The United Nations Environment Assembly in March 2022 launched a two-year effort to reach a global agreement to stop plastic pollution, and since then, an Intergovernmental Negotiating Committee has met twice toward that end.
A third negotiation session starts Monday in Nairobi, after a pre-session by the United Nations Environment Program (UNEP) on Saturday.
Once formal proceedings begin in Nairobi, delegates will find themselves in the midst of a debate over advanced recycling between environmental advocates and industry representatives.
Big Oil and the chemical industry are promoting advanced recycling as a way to help divert plastic waste from landfills and to offset the use of virgin fossil fuels for plastic production. Advanced, or chemical, recycling refers to a range of technologies that take waste plastic and turn it into chemical building blocks of new plastic, and often new fossil fuels and char, a waste residue.

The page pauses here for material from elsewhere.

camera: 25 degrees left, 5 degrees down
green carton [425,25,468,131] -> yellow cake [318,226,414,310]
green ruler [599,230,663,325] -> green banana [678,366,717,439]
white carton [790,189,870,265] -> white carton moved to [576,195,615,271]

While the zero draft did not include a definition or discussion of advanced or chemical recycling, it did include recycling definitions that precluded turning plastic into fuel or using plastic for energy production.
A plastics treaty could, in the end, be silent on chemical recycling, relying on or referring to other global agreements or guidance that may have already been developed, such as the 1989 Basel Convention, which seeks to protect people and the planet from the adverse effects of hazardous wastes.

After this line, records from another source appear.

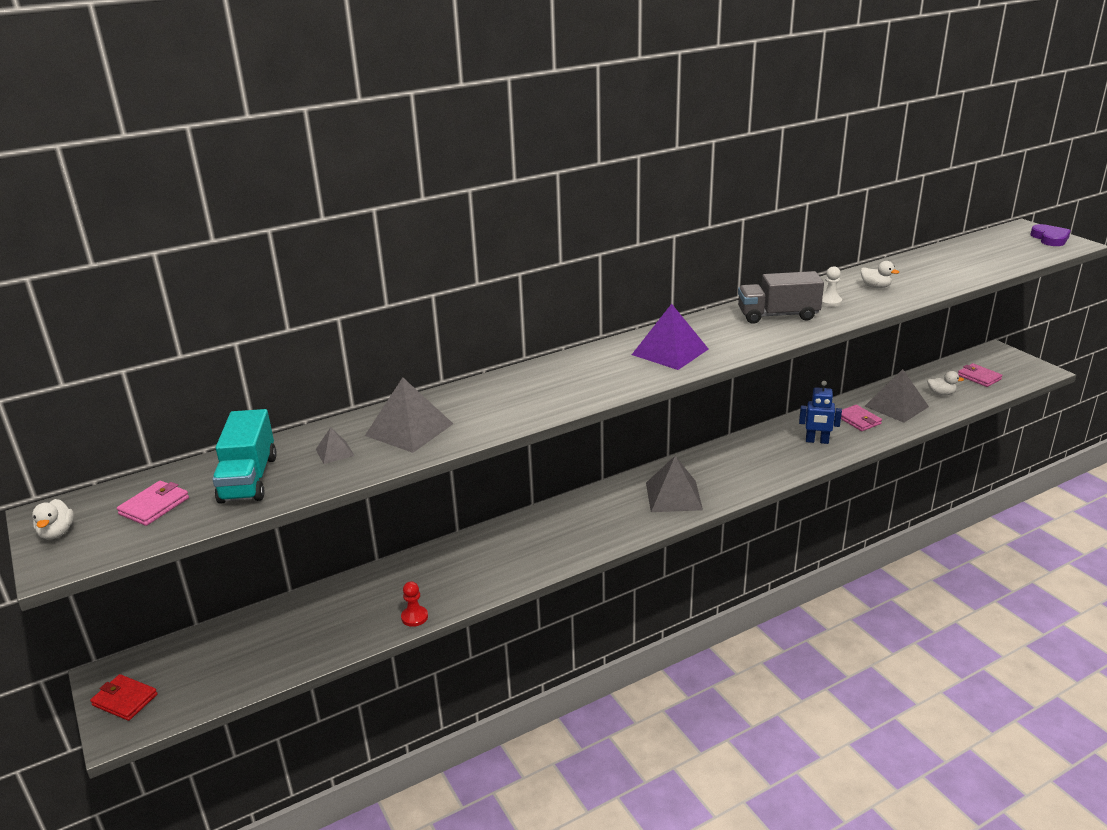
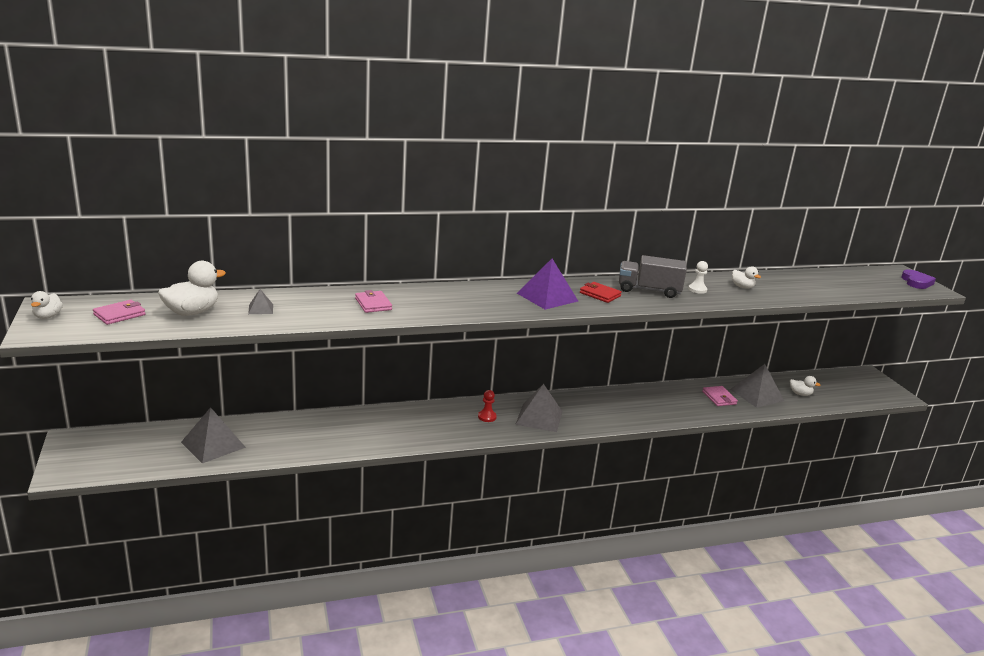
camera: 10 degrees right, 5 degrees down
red wallet [90,674,157,721] -> red wallet moved to [580,282,622,303]
turquoise truck [212,409,277,504] -> white duck [158,261,226,316]
grey pyramid [365,377,453,453] -> grey pyramid moved to [181,407,246,463]
red pawn [401,581,428,627] -> red pawn moved to [478,390,497,422]
blue robot [799,381,842,444] -> none
pink wallet [958,363,1002,387] -> pink wallet moved to [355,290,392,313]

Earlier this year, delegates negotiating a revision to technical guidelines for the Basel Convention did not accept language endorsing chemical recycling as a tool for managing plastic waste, at least for now.
“What we saw is certain petrochemical interests, that is countries with significant petro and oil interests, promoting chemical recycling,” said Lee Bell, International Pollutants Elimination Network science policy advisor. Bell is the lead author of a new report from IPEN and Beyond Plastics on chemical recycling in the United States, “Chemical Recycling: A Dangerous Deception.”
“We also saw a really significant number of other countries, particularly in the global south (and) developing countries reject the idea of adopting this technology,” Bell said. “Because their concern is that once there’s a foothold for this type of technology, they will find themselves the recipient of the processing facilities, the hazardous waste and the emissions, and they don’t want it,” he said.
Still, delegates left chemical recycling language in the Basel Convention’s technical guidance enclosed in brackets, meaning those paragraphs have no authority now but the debate over them will likely resurface in subsequent meetings.